WORK ITEM: Restate every line below word for word, but drop each picture.

::::

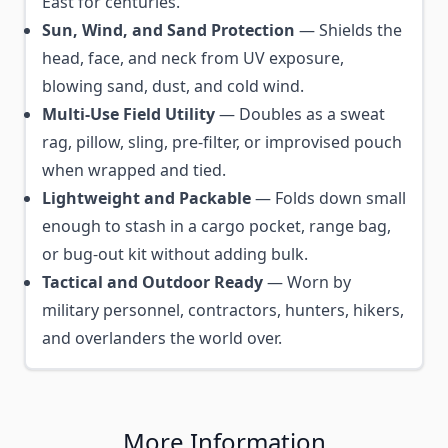
East for centuries.
Sun, Wind, and Sand Protection
— Shields the
head, face, and neck from UV exposure,
blowing sand, dust, and cold wind.
Multi-Use Field Utility
— Doubles as a sweat
rag, pillow, sling, pre-filter, or improvised pouch
when wrapped and tied.
Lightweight and Packable
— Folds down small
enough to stash in a cargo pocket, range bag,
or bug-out kit without adding bulk.
Tactical and Outdoor Ready
— Worn by
military personnel, contractors, hunters, hikers,
and overlanders the world over.
More Information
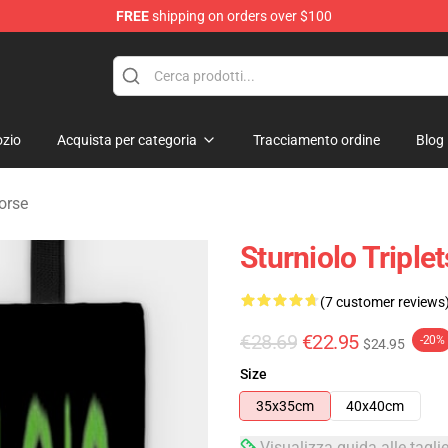
FREE
shipping on orders over $100
rchandise Store
zio
Acquista per categoria
Tracciamento ordine
Blog
Borse
Sturniolo Tripl
(7 customer reviews
€28.69
€22.95
-20%
$24.95
Size
35x35cm
40x40cm
Visualizza guida alle tagli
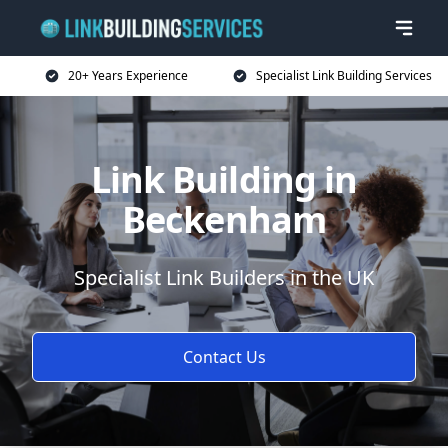
20+ Years Experience
Specialist Link Building Services
Link Building in
Beckenham
Specialist Link Builders in the UK
Contact Us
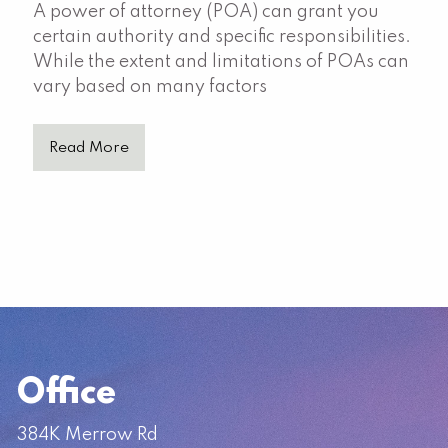
A power of attorney (POA) can grant you
certain authority and specific responsibilities.
While the extent and limitations of POAs can
vary based on many factors
Read More
Office
384K Merrow Rd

::::

TASK RESPONSE:
East for centuries.
Sun, Wind, and Sand Protection
— Shields the
head, face, and neck from UV exposure,
blowing sand, dust, and cold wind.
Multi-Use Field Utility
— Doubles as a sweat
rag, pillow, sling, pre-filter, or improvised pouch
when wrapped and tied.
Lightweight and Packable
— Folds down small
enough to stash in a cargo pocket, range bag,
or bug-out kit without adding bulk.
Tactical and Outdoor Ready
— Worn by
military personnel, contractors, hunters, hikers,
and overlanders the world over.
More Information
FREE
shipping on orders over $100
rchandise Store
zio
Acquista per categoria
Tracciamento ordine
Blog
Borse
Sturniolo Tripl
(7 customer reviews
€28.69
€22.95
-20%
$24.95
Size
35x35cm
40x40cm
Visualizza guida alle tagli
20+ Years Experience
Specialist Link Building Services
Link Building in
Beckenham
Specialist Link Builders in the UK
Contact Us
A power of attorney (POA) can grant you
certain authority and specific responsibilities.
While the extent and limitations of POAs can
vary based on many factors
Read More
Office
384K Merrow Rd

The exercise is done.